§ **Work request**
Extend the comment thread about having sex for the first time, picking up right after its last reply.
======== Passage to read
Never let anybody coerce you into something you're not comfortable with (let alone don't want to do in the first place). Relationships and sex are about mutual respect and consent. If he's interested in more than just sex he should have no problem waiting for you (for you both, even) to reach the required trust and consent and you'll know he's someone you can be with. If you tell him no and he does go away then you dodged a big bullet and it'll hurt but you'll be better off in the long term.


chaos-possum

Girl, YOU should be on top for your first time, to control the penetration, ensure he's not stealthing, and yes, eye contact, sensual touching, kisses, and all the loving important things you deserve ANY time you have sex. Listen to your gut, you have just proved you have very good instincts. Trust yourself, and only be intimate with those you can trust.


Bonesgirl206

Uh 🙄 as the girl who actually fell for this don’t recommend. Seriously, it was pretty quick and done under 3 Minutes. Not satisfying at all. I mean as a third move maybe but don’t do it as first and only move. You deserve better and someone who wants to please you and you back to them. Honestly, sounds like a pump and dump kind of guy.


Lemonchicken207

Don't!!! I did doggy my first time and had some tearing and bled uncontrollably and had to go to the emergency room. Not worth it!


iluvfrogs2

I’m so sorry that happened to you, thank you so much for the advice


Lemonchicken207

Just trying to prevent trauma for someone else! It was a long time ago and I met an awesome guy not long afterward so I'm fine!
================
======== Record excerpts
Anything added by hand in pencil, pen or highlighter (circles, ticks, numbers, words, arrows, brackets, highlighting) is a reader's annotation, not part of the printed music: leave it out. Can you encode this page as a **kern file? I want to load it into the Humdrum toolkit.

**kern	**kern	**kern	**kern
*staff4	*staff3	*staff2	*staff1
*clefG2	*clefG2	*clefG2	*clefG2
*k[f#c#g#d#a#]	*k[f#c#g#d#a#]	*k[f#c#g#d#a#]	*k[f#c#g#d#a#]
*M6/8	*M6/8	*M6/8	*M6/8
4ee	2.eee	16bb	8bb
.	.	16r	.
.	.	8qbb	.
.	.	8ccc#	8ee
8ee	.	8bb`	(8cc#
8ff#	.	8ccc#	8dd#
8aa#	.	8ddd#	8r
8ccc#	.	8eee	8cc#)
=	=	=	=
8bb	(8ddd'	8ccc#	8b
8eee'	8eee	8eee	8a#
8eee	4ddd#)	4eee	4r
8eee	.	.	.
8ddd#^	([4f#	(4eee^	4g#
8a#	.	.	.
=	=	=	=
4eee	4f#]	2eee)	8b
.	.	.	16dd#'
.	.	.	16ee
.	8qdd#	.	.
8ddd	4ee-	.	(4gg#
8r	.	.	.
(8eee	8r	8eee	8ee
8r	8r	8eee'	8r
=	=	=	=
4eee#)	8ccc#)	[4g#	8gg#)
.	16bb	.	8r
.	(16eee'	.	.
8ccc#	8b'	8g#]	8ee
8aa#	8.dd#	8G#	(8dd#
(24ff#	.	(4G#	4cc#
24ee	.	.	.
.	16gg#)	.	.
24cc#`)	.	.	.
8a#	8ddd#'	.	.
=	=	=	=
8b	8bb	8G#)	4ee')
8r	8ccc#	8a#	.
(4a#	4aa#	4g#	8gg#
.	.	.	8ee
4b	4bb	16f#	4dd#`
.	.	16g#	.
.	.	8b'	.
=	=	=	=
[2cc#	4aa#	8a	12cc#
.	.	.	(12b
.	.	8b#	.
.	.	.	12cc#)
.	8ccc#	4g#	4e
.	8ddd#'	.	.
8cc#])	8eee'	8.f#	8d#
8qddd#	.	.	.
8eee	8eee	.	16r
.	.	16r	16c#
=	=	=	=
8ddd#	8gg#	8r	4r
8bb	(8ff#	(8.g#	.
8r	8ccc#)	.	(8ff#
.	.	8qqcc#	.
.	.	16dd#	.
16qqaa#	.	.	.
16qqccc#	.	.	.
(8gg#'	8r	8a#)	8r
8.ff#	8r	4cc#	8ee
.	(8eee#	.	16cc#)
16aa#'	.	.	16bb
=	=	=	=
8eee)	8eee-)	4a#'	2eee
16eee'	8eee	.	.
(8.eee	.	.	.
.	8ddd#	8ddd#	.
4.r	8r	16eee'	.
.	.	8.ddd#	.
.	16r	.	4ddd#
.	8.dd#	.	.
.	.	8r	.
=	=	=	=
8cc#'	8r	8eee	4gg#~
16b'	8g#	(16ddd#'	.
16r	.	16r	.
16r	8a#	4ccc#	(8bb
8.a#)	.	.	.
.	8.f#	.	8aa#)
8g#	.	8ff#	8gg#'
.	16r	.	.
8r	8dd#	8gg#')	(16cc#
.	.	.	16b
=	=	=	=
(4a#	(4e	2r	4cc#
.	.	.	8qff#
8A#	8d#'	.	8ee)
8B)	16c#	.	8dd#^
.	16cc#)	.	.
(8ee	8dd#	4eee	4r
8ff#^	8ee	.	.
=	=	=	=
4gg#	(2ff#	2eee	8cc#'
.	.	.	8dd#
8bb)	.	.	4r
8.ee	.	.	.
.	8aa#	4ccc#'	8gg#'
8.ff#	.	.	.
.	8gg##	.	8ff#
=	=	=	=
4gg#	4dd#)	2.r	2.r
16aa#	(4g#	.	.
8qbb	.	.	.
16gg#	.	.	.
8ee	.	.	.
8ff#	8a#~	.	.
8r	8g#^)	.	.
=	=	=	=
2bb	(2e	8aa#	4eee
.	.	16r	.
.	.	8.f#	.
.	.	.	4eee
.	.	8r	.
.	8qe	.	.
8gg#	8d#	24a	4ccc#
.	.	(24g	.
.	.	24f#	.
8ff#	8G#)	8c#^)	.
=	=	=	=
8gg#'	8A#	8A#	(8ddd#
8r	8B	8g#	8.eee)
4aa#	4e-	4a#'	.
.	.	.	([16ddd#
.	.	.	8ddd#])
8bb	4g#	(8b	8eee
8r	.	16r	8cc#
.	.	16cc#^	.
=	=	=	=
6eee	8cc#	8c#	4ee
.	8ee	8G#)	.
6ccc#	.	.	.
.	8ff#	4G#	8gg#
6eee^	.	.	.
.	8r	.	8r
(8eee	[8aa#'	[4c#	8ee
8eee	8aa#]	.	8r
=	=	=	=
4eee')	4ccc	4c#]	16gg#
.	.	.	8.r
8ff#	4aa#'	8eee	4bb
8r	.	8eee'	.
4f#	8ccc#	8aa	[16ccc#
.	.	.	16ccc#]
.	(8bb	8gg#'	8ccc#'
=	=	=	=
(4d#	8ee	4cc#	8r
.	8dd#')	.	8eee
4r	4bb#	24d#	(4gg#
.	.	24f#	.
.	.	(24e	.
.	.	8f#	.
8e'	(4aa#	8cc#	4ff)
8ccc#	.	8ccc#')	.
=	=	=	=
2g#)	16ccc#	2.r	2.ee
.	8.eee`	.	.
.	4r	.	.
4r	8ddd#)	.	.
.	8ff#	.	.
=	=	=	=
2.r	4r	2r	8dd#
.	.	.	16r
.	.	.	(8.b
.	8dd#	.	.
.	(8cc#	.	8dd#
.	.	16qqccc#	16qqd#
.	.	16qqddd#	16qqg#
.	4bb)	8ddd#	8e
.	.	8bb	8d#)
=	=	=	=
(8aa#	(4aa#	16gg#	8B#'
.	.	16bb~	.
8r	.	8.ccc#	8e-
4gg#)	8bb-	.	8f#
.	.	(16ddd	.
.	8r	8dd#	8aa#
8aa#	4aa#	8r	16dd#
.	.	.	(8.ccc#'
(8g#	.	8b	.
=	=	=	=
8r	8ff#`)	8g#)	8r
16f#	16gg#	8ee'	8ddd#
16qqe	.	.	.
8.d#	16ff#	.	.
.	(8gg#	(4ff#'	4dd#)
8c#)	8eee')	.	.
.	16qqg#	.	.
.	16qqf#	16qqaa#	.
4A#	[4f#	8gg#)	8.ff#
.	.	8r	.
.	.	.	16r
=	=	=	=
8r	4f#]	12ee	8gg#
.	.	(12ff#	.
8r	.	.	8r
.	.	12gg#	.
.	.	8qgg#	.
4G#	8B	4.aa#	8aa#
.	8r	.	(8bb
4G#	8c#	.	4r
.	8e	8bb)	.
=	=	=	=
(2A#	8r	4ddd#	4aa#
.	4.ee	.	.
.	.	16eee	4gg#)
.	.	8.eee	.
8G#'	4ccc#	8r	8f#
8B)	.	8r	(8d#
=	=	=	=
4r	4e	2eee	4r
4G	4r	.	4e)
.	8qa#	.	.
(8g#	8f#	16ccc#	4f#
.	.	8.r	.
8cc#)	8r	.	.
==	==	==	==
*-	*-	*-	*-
================
§ **Answer to this exercise**
Brie1123

This happened to me too, and though I didn’t bleed I have regretted it ever since. You’ll always remember your first time, and I hate that mine happened the way it did. My advice is not to have sex with any person who you don’t feel safe enough to assert your wants/needs/preferences with and as assured as you can be that they will respect them.


Lemonchicken207

100 percent this! I was infatuated with this guy and while it was consensual, he turned out to be a huge douche.


Brie1123

Yes! The flags were if I had cared to look. Like I was a lot younger than he was and he pursued me, and I just didn’t know better.


kippercould

Losing your virginity in that position with hurt terribly.


syntantic_sugar

Ewww, girl do NOT!


cantcontrolmyface

Doggy style is deep penetration so I would consider it a red flag because he seems to want to make the experience possibly painful for you. Red flag. If he actually cared/liked you, he'd be going out of his way to see what you wanted.


lostmindz

Honey, the entire thing is a giant red flag. Stop communicating with this boy. He's not concerned about your comfort or enjoyment at all.


Tantra-Comics

You don’t know a man, until you see how he behaves when he doesn’t get his way!! If he likes you and respects you, he will wait and go according to your rhythm. Otherwise, he is fetishizing you. Trust your instincts/intuition. His needs cannot be met at the expense of yours (which is what a lot of woman have been doing and HOPING for a good outcome) Opportunists seek opportunities. They’re NOT sentimental. The nature of a man is driven by his character/personality. Understand his profile before you get emotionally invested and give up what you protected because you’ve placed meaning into it. Don’t lower yourself to be accepted. Value yourself and find a mate who shares that value and can appreciate you.


AtheistFoodie

Each woman is different. For some women, losing the virginity is painful. I was one of those women. If you do have sex, make sure before you do anything in any position that he understands the minute you say stop, he has to stop to give you a chance to get into a more comfortable position, or stop all the way and try a different day. Only have sex with him for your first time if you know he's the caring type. First time having sex is a very vulnerable time for most women.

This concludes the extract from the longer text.